The ATLAS experiment at CERN is one of the largest scientific machines built to date and will have ever growing computing needs as the Large Hadron Collider collects an increasingly larger volume of data over the next 20 years. ATLAS is conducting R&D projects on Amazon and Google clouds as complementary resources for distributed computing, focusing on some of the key features of commercial clouds: lightweight operation, elasticity and availability of multiple chip architectures.
The proof of concept phases have concluded with the cloud-native, vendor-agnostic integration with the experiment’s data and workload management frameworks. Google has been used to evaluate elastic batch computing, ramping up ephemeral clusters of up to O(100k) cores to process tasks requiring quick turnaround. Amazon cloud has been exploited for the successful physics validation of the Athena simulation software on ARM processors.

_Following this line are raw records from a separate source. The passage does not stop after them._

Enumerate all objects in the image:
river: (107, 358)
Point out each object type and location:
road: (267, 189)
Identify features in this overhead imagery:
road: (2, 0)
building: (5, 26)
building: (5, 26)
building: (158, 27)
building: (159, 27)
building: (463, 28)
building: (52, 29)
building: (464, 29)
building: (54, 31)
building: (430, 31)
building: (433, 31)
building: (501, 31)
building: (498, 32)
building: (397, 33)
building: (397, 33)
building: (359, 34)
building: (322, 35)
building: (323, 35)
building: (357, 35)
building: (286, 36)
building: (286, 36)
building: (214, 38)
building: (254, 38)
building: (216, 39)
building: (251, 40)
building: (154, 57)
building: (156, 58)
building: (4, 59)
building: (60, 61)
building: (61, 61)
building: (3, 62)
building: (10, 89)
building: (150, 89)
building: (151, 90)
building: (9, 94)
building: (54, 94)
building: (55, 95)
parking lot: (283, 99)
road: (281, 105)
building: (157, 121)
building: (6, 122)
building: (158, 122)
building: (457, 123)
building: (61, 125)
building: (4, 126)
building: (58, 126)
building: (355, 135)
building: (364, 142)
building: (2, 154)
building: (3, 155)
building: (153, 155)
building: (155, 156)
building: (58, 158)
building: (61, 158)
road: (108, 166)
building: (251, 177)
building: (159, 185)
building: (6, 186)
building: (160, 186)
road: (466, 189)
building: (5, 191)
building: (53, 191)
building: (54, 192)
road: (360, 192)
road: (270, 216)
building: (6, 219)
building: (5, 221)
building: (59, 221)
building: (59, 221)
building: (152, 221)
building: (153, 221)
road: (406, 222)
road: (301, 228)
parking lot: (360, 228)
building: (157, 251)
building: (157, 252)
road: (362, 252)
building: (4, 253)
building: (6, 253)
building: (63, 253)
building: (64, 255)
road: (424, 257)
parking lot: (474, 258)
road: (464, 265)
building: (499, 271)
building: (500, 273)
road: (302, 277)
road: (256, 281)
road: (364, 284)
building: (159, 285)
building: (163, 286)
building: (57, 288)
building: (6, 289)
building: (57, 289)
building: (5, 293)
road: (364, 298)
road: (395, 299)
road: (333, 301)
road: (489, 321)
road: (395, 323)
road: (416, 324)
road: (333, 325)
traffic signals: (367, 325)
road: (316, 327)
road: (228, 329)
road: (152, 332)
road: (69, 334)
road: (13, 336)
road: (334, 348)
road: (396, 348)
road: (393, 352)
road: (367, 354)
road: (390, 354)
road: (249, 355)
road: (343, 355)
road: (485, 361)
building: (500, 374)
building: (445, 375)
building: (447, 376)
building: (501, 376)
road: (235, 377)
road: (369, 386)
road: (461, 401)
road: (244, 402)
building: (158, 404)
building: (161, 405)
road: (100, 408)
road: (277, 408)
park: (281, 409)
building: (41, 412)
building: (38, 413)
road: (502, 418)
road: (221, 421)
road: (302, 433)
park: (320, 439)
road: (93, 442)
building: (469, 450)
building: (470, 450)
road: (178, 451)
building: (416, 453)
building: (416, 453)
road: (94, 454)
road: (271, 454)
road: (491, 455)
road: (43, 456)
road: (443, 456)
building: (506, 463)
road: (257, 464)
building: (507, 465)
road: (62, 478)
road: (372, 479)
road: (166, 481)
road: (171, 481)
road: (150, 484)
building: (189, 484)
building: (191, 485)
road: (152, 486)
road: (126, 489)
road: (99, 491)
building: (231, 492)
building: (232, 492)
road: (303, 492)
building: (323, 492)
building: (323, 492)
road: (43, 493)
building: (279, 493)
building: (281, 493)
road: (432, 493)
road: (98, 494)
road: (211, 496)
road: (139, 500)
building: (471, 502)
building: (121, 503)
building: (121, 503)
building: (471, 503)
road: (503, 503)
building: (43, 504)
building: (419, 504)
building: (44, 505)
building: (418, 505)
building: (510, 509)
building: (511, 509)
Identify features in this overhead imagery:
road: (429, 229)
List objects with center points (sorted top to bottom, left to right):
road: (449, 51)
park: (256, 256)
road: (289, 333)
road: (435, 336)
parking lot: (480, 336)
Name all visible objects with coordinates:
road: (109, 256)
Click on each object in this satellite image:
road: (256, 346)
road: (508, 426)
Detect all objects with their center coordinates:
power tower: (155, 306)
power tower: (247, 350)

We have also set up an interactive facility for physics analysis allowing end-users to spin up private, on-demand clusters for parallel computing with up to 4000 cores, or run GPU enabled notebooks and jobs for machine learning applications.
The success of the proof of concept phases has led to the extension of the Google cloud project, where ATLAS will study the total cost of ownership of a production cloud site during 15 months with 10k cores on average, fully integrated with distributed grid computing resources and continue the R&D projects.